Methodology and Algorithmic Implementation
The FAMeX algorithm operates in quadratic time complexity with respect to the number of features (O(n2)), primarily due to the calculation of the feature association matrix. The operational steps are:
- Construct pairwise correlation matrix and apply graded thresholds to determine feature similarity grades.
- Build the FAM, assign colors/grades to feature nodes based on redundancy level.
- Compute similarity and relevance scores for each feature as defined.
- Calculate feature importance as Feature Importance=Similarity ScoreRelevance Score​.
- Rank features and extract subsets (top, bottom) for downstream evaluation.
These steps are integrated, and the algorithm is implemented in Python, with a public GUI-based tool for practical deployment.
Figure 2: FAMeX Feature Detector Tool enables interactive exploration of feature scores and classification accuracies.
Experimental Results and Comparative Analysis
FAMeX was evaluated across eight UCI datasets, spanning diverse domains, using four classifiers: SVM, Random Forest (RF), Decision Tree (DT), and Naive Bayes (NB).

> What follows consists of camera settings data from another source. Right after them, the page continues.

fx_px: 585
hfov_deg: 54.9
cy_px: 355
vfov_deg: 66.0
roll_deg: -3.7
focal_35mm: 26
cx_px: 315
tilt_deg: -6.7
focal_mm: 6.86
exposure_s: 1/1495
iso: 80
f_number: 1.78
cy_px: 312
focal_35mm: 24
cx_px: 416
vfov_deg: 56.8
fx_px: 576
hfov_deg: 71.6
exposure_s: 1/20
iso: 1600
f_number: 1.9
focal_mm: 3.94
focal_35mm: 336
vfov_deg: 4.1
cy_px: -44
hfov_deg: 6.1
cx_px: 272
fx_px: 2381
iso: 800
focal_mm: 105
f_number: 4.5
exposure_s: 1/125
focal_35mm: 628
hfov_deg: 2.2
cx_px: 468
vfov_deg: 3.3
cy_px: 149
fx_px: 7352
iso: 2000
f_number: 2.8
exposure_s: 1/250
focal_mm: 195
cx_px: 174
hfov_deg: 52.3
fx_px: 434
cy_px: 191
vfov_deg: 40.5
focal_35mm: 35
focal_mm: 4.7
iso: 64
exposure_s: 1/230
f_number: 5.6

The evaluation metric is the classification accuracy achieved by subsets of features ranked highest or lowest by each XAI technique. Notably, the paper provides extensive comparative accuracy metrics.
- On SVM, FAMeX top 30% features yield average accuracy of 77.03%, PFI 72.35%, SHAP 73.53%.

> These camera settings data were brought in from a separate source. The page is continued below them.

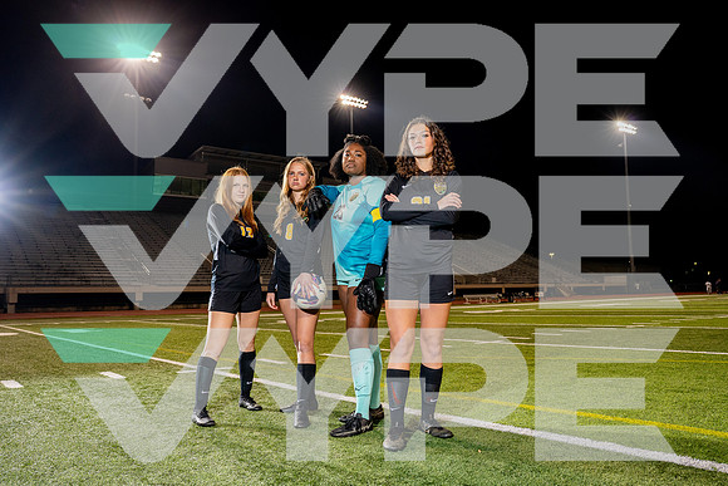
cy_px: 248
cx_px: 356
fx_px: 579
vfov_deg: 45.5
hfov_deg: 64.3
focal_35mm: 29
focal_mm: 28
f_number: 5.6
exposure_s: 1/250
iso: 800
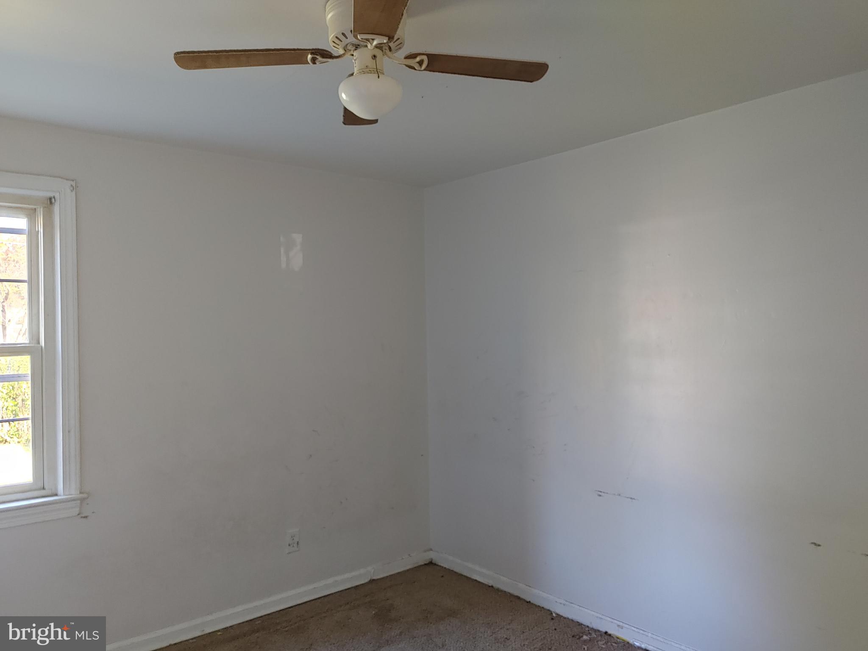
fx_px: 652
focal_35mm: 26
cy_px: 326
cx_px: 434
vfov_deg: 53.1
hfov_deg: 67.3
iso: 450
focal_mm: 4.81
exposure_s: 1/40
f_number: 1.8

- On RF, FAMeX achieves 80.16%, PFI 71.47%, SHAP 71.82%.
- On NB, FAMeX reaches 76.88%, PFI 65.10%, SHAP 71.3%.
- On DT, FAMeX attains 78.03%, PFI 75.11%, SHAP 70.41%.
Across all classifiers, FAMeX consistently produces higher accuracy using top features and demonstrates significantly larger accuracy gaps between top and bottom ranked features, establishing its reliability for feature subset selection.
Figure 3: Association Map for WineQuality dataset, showcasing feature grading according to redundancy and information contribution.
Such results suggest FAMeX's capacity to produce physically meaningful feature rankings that align strongly with classifier performance. An additional observation is that for competing algorithms (PFI, SHAP), in several instances, feature rankings distributions lead to lower accuracy using top features compared to the bottom, indicating inconsistent feature selection logic.
Practical and Theoretical Implications
By merging feature relevance and redundancy in a unified, visual graph framework, FAMeX addresses critical gaps in XAI. This dual modeling enables robust identification of influential features for prediction, aids in data-driven feature selection, and delivers actionable explanations to practitioners. The methodology is particularly suited to domains with high dimensionality and multicollinearity, where conventional importance metrics falter.
The tool’s GUI facilitates real-time exploration and deployment in operational settings, further democratizing access to advanced XAI methodologies. Its modularity and generality permit extension to more sophisticated models and greater dimensionality, including latent-feature spaces.
Future Directions
Potential research avenues include:
- Application of FAMeX on larger, more complex datasets, e.g., biomedical imaging, genomics, text classification.
- Comparative analysis with recent neural XAI methods (e.g., integrated gradients, layer-wise relevance propagation).
- Extending graph-theoretic modeling to include non-linear, higher-order association metrics.
- Adapting FAMeX for unsupervised and semi-supervised learning paradigms.
- Integration within automated machine learning (AutoML) pipelines for interpretability.
Conclusion
FAMeX presents a novel, graph-theoretic XAI algorithm that demonstrably outperforms benchmark importance techniques (PFI, SHAP) in empirical classification tasks by robustly modeling both feature relevance and redundancy. Its consistent alignment of feature scores with classifier accuracy underscores its utility for actionable model interpretation and feature selection (2605.12350). The approach is extensible and its practical implementation advances the state-of-the-art in interpretable AI for both academic and industrial contexts.